Another item in need of attention this past week was to order a new piece for one of my ball winders. I am embarrassed to say that I have more than one but my favorite one is a U-nitt Jumbo Ball winder. I am able to wind nearly 500 gr of yarn into one cake! (sometimes joining is required) Of all my winders, this is the only winder able to handle the 300 gr Wollmeise Lace in one winding. (ok, I may need to take break from time to time) The pigtail or yarn guide had been broken by my youngest son. Try as I might, I was not able to repair it myself and so, wrote the U-nitt company, asking if I would be able to purchase the piece. What excellent customer service! Within 24 hours a message was sent, asking for my mailing address so that a new piece can be sent!
There really has been so much going on here and this post is already quite long. I will leave you with some great titles I've perused this past month:
Just in time for the holidays! This book is filled with sewing ideas for gifting, ranging in Easy to Intermediate projects. I've already marked two items - time to whip out the sewing machine (again)!
A great idea for a book if ever there was one! Focused on the crafting community and the transition from DIY to Craftivism - the act of crafting from the heart to better the community and/or make a statement. Yarn bombing, sewn grocery bags, charity crafting, crafting for the sake of the Three R's (Reduce, Re-use, Recycle) and crafting to raise awareness are all covered subjects with included projects.
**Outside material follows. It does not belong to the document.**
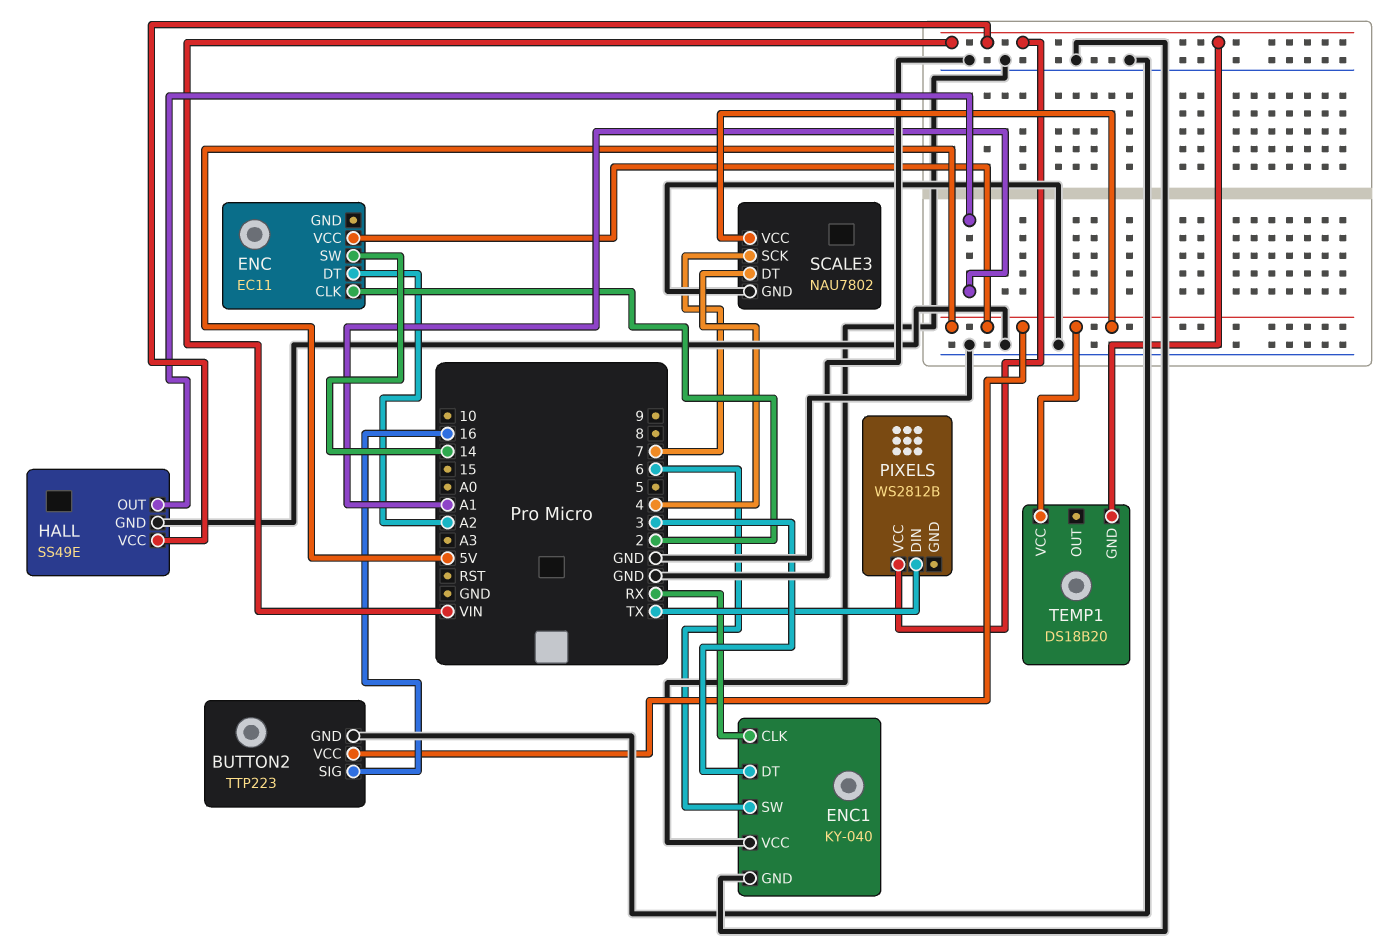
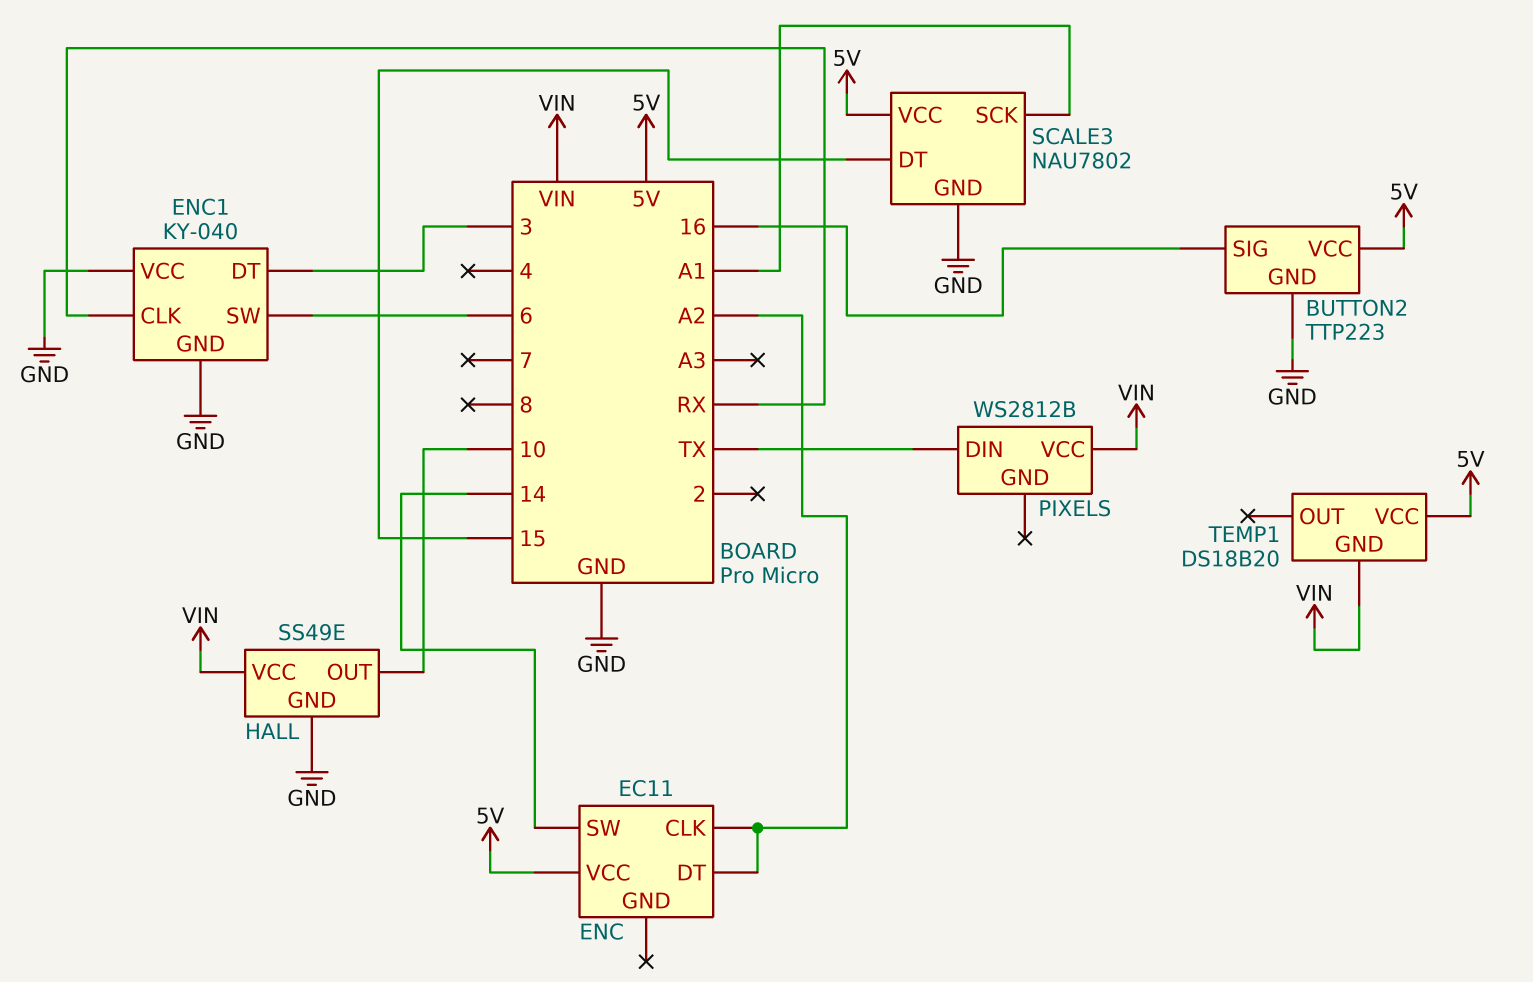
ENC pin CLK: 2 -> A2
HALL pin OUT: A1 -> 10
SCALE3 pin DT: 4 -> 15
SCALE3 pin SCK: 7 -> A1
If there is one thing many knitters shy away from, it would be finishing. I myself recall the first pair of socks I knitted in worsted weight yarn. I had no idea how to Kitchener and let the socks sit for weeks before finally attempting the task. This book covers all aspects of finishing and would be a useful addition to your library.
Less of a focus on design and more on sock knitting with a purpose. Clara breaks down sock yarns and to an almost scientific detail, educating knitters as to how certain yarns behave due to fiber content and ply. Several patterns accompany this book by well known designers such as Cookie A, Nancy Bush, Cat Bordhi and others.
I really love the concept of this particular book. Picking colors and fabrics can sometimes be overwhelming. This book shows you how to keep it simple: select four fabrics and go!
The quilts in this book are nostalgic, gorgeous and inspiring. I've never been one for applique work but this book certainly has me considering it!
A great collection of traditional quilts made of 10" blocks, with clear instructions for piecing and layout.
A nice collection of quilts and pillows of modern, oversized design. As with all Martingale quilting books, instructions for piecing and layout are very clear.
Fun, traditional and seasonal quilting projects all created with your scrap stash!